= PROBLEM STATEMENT =
In the records below, begin at the line containing "O script cria" and end at the line containing "SPF para cada domínio, incluindo informações de validação"; quote every line in that span exactly, including both boundary lines, and no others.

***

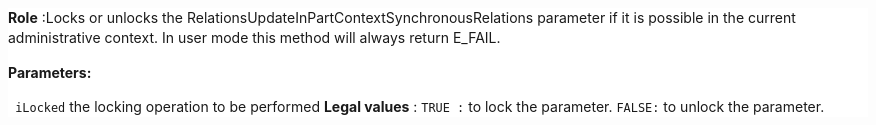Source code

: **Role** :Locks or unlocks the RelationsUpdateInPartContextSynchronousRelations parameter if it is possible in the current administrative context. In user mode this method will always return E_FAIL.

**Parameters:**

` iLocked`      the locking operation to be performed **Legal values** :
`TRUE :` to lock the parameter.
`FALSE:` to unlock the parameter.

***

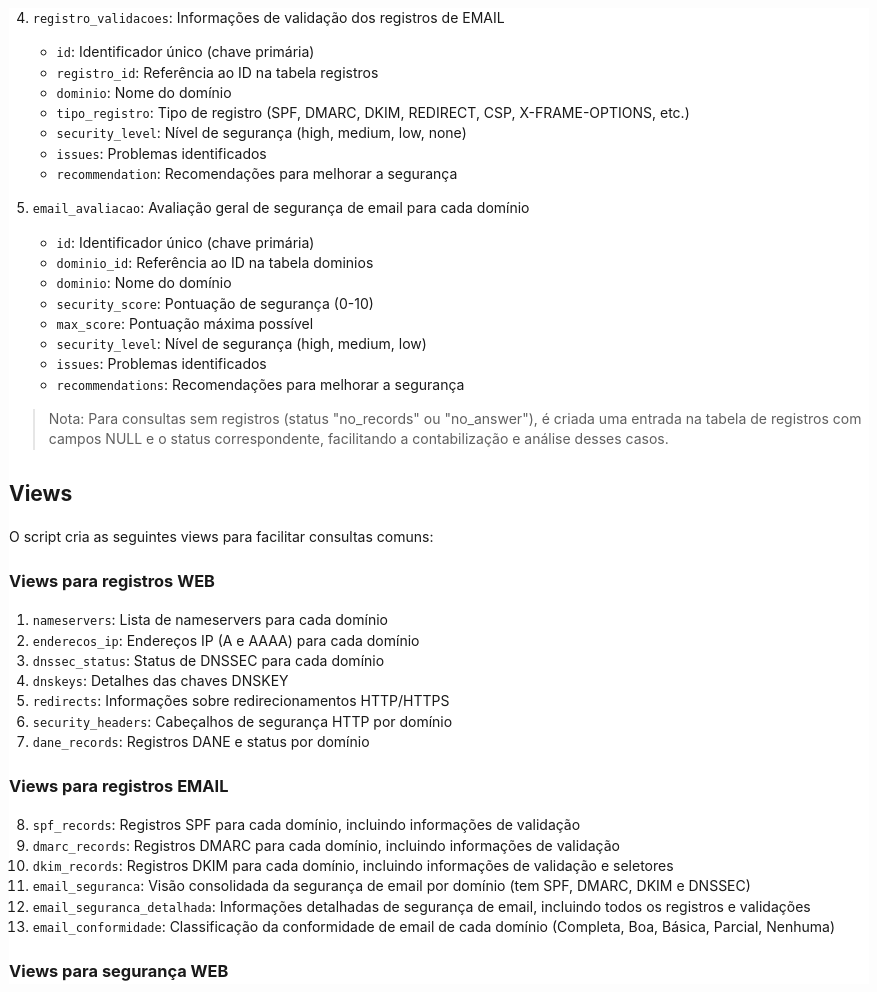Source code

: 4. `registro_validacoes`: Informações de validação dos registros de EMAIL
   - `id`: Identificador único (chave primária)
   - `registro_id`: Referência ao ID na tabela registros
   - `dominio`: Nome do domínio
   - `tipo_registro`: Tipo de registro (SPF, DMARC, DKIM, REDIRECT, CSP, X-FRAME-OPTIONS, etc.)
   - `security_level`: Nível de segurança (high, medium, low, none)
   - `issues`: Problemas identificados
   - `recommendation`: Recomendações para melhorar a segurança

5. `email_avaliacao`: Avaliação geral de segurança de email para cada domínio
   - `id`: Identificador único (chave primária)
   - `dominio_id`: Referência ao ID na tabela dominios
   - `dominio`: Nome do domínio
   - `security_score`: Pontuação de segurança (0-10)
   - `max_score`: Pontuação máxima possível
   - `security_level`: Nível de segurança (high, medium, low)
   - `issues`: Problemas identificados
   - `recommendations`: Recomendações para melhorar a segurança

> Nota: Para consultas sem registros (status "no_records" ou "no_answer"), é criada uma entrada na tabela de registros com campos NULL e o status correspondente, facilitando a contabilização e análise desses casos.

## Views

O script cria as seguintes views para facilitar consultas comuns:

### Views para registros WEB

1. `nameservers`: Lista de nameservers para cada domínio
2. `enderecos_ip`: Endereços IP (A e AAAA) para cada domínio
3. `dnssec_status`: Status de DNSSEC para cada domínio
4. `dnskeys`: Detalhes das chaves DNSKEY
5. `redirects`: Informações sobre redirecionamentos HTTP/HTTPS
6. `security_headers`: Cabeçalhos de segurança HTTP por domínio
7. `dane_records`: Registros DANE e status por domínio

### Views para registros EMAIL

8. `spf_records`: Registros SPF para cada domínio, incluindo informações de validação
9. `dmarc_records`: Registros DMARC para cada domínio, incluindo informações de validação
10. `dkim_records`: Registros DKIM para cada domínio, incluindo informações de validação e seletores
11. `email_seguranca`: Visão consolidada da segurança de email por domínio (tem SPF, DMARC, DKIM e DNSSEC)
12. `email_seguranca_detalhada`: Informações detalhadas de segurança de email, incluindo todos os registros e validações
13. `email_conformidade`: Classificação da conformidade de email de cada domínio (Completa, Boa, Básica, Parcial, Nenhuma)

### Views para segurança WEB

***

= RESPONSE =
O script cria as seguintes views para facilitar consultas comuns:

### Views para registros WEB

1. `nameservers`: Lista de nameservers para cada domínio
2. `enderecos_ip`: Endereços IP (A e AAAA) para cada domínio
3. `dnssec_status`: Status de DNSSEC para cada domínio
4. `dnskeys`: Detalhes das chaves DNSKEY
5. `redirects`: Informações sobre redirecionamentos HTTP/HTTPS
6. `security_headers`: Cabeçalhos de segurança HTTP por domínio
7. `dane_records`: Registros DANE e status por domínio

### Views para registros EMAIL

8. `spf_records`: Registros SPF para cada domínio, incluindo informações de validação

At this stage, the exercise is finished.